Text: rom | Bild: lka

Lernen in Zeiten von Corona

Am Freitag kommt die Hiobsbotschaft. Es ist definitiv. Ab nächster Woche bleiben die Schulen geschlossen. Verunsicherung. Fragen. Was bedeutet das? Für die Schüler*innen und für mich als Lehrer?

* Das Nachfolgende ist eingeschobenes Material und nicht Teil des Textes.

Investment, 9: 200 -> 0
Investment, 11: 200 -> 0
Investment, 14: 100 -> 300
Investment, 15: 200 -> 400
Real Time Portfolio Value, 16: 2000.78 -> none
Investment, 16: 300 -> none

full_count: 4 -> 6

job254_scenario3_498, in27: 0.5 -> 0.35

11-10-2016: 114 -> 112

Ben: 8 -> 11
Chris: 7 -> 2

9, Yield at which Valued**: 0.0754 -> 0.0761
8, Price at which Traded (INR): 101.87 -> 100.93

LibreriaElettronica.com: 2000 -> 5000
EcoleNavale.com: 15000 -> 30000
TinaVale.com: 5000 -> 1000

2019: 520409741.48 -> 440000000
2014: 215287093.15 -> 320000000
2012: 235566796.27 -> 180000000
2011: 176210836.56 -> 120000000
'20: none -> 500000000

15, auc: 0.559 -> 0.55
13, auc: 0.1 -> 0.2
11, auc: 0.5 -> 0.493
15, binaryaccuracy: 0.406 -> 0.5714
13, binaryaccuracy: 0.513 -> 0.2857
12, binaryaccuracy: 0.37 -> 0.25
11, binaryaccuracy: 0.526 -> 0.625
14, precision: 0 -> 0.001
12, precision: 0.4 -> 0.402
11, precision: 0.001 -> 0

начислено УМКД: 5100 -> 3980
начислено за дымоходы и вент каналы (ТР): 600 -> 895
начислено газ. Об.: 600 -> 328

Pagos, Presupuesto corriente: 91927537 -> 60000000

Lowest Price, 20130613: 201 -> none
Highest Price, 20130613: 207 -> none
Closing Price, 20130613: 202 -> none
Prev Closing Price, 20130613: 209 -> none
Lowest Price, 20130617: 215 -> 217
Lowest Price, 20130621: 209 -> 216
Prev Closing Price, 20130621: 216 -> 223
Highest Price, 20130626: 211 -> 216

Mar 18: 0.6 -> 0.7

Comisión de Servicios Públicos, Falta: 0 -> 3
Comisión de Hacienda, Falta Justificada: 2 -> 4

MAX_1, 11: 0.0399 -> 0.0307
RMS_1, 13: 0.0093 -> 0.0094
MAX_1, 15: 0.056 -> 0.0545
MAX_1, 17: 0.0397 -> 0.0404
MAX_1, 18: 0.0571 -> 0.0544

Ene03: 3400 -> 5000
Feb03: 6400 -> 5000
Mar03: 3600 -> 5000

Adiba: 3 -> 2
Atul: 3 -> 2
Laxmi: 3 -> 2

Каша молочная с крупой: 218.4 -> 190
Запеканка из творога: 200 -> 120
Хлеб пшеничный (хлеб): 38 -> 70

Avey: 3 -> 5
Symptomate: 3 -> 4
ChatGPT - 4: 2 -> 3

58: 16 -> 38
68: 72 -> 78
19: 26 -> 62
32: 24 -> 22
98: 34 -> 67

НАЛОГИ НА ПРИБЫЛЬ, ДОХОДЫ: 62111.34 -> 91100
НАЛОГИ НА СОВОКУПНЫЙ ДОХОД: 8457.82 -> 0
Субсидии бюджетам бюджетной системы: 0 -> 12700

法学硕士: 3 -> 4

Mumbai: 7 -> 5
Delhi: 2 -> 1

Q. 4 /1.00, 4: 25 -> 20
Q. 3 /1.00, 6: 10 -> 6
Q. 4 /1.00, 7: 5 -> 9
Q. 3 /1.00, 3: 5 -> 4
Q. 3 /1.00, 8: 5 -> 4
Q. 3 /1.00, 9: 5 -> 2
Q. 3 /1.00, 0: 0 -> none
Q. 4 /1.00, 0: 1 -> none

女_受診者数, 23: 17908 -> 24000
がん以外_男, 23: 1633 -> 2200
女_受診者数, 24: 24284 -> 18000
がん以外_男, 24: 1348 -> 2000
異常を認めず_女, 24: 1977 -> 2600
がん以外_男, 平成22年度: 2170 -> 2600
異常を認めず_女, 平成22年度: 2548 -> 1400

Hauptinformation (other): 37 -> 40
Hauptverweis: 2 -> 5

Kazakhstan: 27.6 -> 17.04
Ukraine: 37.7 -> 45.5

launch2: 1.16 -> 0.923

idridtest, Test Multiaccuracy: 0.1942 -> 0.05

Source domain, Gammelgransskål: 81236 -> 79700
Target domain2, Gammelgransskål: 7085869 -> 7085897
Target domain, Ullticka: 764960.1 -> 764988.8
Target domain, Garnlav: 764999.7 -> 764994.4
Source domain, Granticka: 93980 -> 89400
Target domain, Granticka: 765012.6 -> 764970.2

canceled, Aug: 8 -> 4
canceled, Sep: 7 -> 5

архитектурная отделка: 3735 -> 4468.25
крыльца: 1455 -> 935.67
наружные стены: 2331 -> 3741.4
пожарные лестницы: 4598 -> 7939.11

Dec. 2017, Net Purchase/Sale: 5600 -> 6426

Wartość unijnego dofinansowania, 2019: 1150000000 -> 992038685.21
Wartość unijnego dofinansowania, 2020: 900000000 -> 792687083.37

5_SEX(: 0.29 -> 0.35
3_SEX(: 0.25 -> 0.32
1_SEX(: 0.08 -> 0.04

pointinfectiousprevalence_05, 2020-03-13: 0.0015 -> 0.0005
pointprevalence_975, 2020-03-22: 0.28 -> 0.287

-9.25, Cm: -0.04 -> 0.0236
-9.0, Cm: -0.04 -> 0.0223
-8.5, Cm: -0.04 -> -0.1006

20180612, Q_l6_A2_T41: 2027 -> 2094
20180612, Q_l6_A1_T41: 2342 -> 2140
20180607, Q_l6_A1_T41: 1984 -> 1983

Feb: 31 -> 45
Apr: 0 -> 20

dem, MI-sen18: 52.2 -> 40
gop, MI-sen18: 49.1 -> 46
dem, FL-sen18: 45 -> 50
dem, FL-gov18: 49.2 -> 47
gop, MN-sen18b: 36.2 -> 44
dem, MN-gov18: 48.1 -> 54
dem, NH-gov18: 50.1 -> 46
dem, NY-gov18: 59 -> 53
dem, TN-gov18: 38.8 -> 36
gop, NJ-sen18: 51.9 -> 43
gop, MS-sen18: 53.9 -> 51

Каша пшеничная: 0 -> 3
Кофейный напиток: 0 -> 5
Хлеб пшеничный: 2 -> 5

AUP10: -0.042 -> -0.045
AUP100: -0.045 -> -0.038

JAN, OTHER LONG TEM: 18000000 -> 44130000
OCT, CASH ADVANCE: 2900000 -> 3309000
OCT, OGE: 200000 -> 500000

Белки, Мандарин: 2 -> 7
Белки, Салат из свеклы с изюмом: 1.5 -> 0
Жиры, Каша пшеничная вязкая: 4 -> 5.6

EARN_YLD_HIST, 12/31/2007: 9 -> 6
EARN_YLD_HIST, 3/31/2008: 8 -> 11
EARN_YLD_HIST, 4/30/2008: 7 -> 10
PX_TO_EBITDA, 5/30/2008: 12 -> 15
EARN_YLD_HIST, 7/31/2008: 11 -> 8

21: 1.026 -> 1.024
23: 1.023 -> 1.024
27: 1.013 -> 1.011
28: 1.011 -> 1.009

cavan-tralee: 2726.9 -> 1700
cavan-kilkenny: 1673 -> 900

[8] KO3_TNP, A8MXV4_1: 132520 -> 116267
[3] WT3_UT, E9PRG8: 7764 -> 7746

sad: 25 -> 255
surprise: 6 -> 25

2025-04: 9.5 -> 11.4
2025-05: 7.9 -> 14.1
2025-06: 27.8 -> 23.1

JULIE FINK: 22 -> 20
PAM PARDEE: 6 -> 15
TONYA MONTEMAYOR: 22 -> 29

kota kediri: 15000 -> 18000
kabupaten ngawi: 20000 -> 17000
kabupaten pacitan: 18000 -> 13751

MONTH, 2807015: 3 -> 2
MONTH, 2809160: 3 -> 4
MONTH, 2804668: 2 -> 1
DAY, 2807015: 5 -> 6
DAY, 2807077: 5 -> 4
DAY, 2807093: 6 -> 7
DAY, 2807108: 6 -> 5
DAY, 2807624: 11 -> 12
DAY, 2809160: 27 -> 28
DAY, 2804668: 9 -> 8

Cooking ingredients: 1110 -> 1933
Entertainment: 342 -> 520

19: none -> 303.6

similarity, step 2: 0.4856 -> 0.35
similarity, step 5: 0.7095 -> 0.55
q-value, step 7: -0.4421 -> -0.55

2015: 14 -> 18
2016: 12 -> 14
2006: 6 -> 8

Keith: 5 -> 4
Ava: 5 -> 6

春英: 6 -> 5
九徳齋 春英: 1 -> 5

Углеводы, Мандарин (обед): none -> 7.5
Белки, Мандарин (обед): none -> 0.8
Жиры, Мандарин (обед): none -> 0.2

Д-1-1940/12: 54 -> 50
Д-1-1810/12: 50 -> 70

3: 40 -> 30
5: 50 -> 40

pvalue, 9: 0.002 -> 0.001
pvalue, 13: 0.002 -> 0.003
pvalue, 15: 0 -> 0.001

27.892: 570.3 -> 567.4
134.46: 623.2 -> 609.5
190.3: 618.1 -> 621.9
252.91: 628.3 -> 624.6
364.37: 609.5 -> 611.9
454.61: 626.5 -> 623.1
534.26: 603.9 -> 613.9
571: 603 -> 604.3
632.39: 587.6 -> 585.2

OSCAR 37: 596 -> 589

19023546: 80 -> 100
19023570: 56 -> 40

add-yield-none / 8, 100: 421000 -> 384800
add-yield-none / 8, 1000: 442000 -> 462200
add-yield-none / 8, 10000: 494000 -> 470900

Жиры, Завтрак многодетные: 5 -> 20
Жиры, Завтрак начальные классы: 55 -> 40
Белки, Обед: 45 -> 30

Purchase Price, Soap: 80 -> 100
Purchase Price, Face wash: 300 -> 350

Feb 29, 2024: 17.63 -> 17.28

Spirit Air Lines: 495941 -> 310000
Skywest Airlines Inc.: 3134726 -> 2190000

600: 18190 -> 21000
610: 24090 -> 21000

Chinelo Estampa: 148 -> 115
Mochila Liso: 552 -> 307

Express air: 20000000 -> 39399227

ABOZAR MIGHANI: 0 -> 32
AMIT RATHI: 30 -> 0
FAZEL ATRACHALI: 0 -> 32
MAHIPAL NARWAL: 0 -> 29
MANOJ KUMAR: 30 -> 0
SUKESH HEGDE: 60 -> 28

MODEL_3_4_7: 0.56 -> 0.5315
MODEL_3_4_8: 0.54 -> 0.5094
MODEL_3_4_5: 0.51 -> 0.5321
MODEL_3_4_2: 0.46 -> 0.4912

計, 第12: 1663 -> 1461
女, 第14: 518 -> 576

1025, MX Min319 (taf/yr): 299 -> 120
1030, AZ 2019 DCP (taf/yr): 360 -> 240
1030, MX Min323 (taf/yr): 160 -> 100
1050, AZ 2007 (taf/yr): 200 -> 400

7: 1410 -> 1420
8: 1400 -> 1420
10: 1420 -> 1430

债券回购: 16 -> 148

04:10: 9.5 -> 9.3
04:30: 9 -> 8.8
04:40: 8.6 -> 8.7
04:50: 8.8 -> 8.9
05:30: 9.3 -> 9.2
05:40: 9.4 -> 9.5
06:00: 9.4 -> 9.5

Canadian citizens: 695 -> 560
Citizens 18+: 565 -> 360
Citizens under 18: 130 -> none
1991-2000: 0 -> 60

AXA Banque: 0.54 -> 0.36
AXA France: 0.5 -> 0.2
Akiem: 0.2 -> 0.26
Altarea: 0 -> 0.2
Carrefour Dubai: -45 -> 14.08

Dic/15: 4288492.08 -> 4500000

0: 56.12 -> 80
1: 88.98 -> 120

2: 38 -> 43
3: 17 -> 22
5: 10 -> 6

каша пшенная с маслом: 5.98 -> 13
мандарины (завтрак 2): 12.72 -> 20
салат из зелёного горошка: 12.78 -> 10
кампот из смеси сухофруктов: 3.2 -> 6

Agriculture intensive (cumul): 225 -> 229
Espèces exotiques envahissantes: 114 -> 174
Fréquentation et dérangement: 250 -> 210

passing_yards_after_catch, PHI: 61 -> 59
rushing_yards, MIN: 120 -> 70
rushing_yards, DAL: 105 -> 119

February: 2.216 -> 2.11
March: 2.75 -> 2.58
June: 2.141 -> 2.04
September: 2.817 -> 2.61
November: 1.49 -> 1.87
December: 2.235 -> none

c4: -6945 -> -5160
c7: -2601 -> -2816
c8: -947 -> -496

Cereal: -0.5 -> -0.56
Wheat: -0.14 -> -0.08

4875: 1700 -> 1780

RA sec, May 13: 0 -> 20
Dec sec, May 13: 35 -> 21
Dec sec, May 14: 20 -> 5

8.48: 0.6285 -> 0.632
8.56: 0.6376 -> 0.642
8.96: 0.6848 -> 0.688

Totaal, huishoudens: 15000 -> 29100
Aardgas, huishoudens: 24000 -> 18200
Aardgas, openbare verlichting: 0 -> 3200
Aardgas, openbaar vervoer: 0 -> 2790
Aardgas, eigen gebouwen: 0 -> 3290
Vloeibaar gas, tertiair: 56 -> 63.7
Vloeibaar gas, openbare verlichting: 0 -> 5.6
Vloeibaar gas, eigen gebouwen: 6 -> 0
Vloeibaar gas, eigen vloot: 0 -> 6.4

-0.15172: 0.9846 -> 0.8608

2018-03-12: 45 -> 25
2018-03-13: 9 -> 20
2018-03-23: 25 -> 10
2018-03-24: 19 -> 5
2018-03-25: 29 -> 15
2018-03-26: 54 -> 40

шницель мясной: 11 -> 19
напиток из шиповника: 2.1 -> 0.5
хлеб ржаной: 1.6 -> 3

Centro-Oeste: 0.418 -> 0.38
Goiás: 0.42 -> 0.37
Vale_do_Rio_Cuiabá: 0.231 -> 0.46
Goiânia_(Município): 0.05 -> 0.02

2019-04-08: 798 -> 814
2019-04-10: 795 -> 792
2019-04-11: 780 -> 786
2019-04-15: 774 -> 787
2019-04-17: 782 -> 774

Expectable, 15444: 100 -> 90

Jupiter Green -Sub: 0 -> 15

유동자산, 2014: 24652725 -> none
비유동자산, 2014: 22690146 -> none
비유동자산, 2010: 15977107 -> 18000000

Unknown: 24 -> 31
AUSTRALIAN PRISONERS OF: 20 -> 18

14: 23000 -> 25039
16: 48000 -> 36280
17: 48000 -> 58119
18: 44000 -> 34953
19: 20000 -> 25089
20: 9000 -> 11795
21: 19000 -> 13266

Fällt der Unterricht ganz aus?
Ein Wochenende lang wird auf unserem Lehrpersonen-Chat spekuliert. Dann ist Montagmorgen. Ansprache der Schulleitung im Foyer. Die Stühle stehen zwei Meter auseinander. Nicht alle Lehrpersonen sind da. Einige müssen schon ihre eigenen Kinder hüten. Andere bleiben vorsorglich zuhause, weil die Nase läuft. Ziel sei es, den Unterricht weiterzuführen. Es sei aber auch klar, dass das nicht von Anfang an perfekt laufen werde. Neuland für alle, bis jetzt ist die kleine Sekundarschule kaum digital unterwegs. Danach gibt es eine kurze Einführung in die Technik. Für das Unterrichtsmaterial steht nun eine Cloud zur Verfügung, mit Schüler*innen wird per E-Mail kommuniziert. Sehr rudimentär, keine ausgefeilte E-Learningplattform. Arbeitsaufträge, die Schüler*innen selbstständig und in Einzelarbeit zuhause erledigen können, müssen jeweils bis Mittwochabend hochgeladen werden. Ob ein solcher Unterricht irgendwie sinnvoll ist, diese Frage kann sich gerade niemand stellen. Alle sind damit beschäftig, ihre Unterlagen zu digitalisieren, Arbeitsaufträge zu formulieren.
Zwei Tage später. Gespräch im Bus. Zwei Eltern machen sich Sorgen um einen möglichen Bruch in der Bildungsbiografie ihrer Kinder. Sorgen um die zukünftigen Chancen für einen Abschluss. Ich stehe ein paar Schritte entfernt und höre mit einem Ohr zu. Wird hier nicht wieder einmal Ausbildung und Bildung verwechselt? Natürlich frage ich mich auch, was und wie die Kids nun lernen. So ohne genaue Anleitung und direkte Betreuung. Radikal offener Unterricht. Wann und wie gelernt wird, bestimmen die Lernenden selber. Keine Lehrperson, die durch den Stoff führt und gleich bei jedem Problemchen zu unterstützen versucht. Und diszipliniert. Auch Prüfungen, die klassischerweise das Lernen stark strukturieren, fallen weg. Der ganze Druck, die Angst vor Versagen und Abstieg, wenn nicht genug geleistet wird. Das Ganze ist schon fast ein Sozialexperiment. Ein bisschen Montessori.
Doch irgendwie passt diese Form des Lehrens und Lernens auch in die kalte neoliberale Welt. Zwischenmenschliches wird abgebaut. Jede*r ist ein*e Einzelkämpfer*in. Eigenverantwortung. Selbsterziehung. Gelernt werden gerade auch «Kompetenzen wie Anpassungsfähigkeit, Selbstorganisation, Selbstdisziplinierung», die im neoliberalen globalen Kapitalismus gefragt sind. Weg fallen kollektive Lernprozesse und grösstenteils auch der Dialog als notwendige Voraussetzung für Erkenntnis.
Nachdem nun der erste Stress, der mit der unerwarteten und plötzlichen Umstellung des Unterrichts und den technischen Herausforderungen einherging, vorbei ist, beginnt nun die Phase, in der wir Lehrpersonen unser Handeln in dieser Situation kritisch reflektieren müssen. Wir stehen nun vor der Möglichkeit, vieles auszuprobieren und manches nicht zu tun. Es ist nicht zu erwarten, dass nun das Ganze verändert wird, aber es gibt sicher Anknüpfungspunkte, in diesen Verhältnissen einiges anders zu machen. Und wenn die Schüler*innen selber ihre übliche Lernsituation als veränderbar und ihre Autonomie im Lernen erkennen, ist auch schon etwas gewonnen.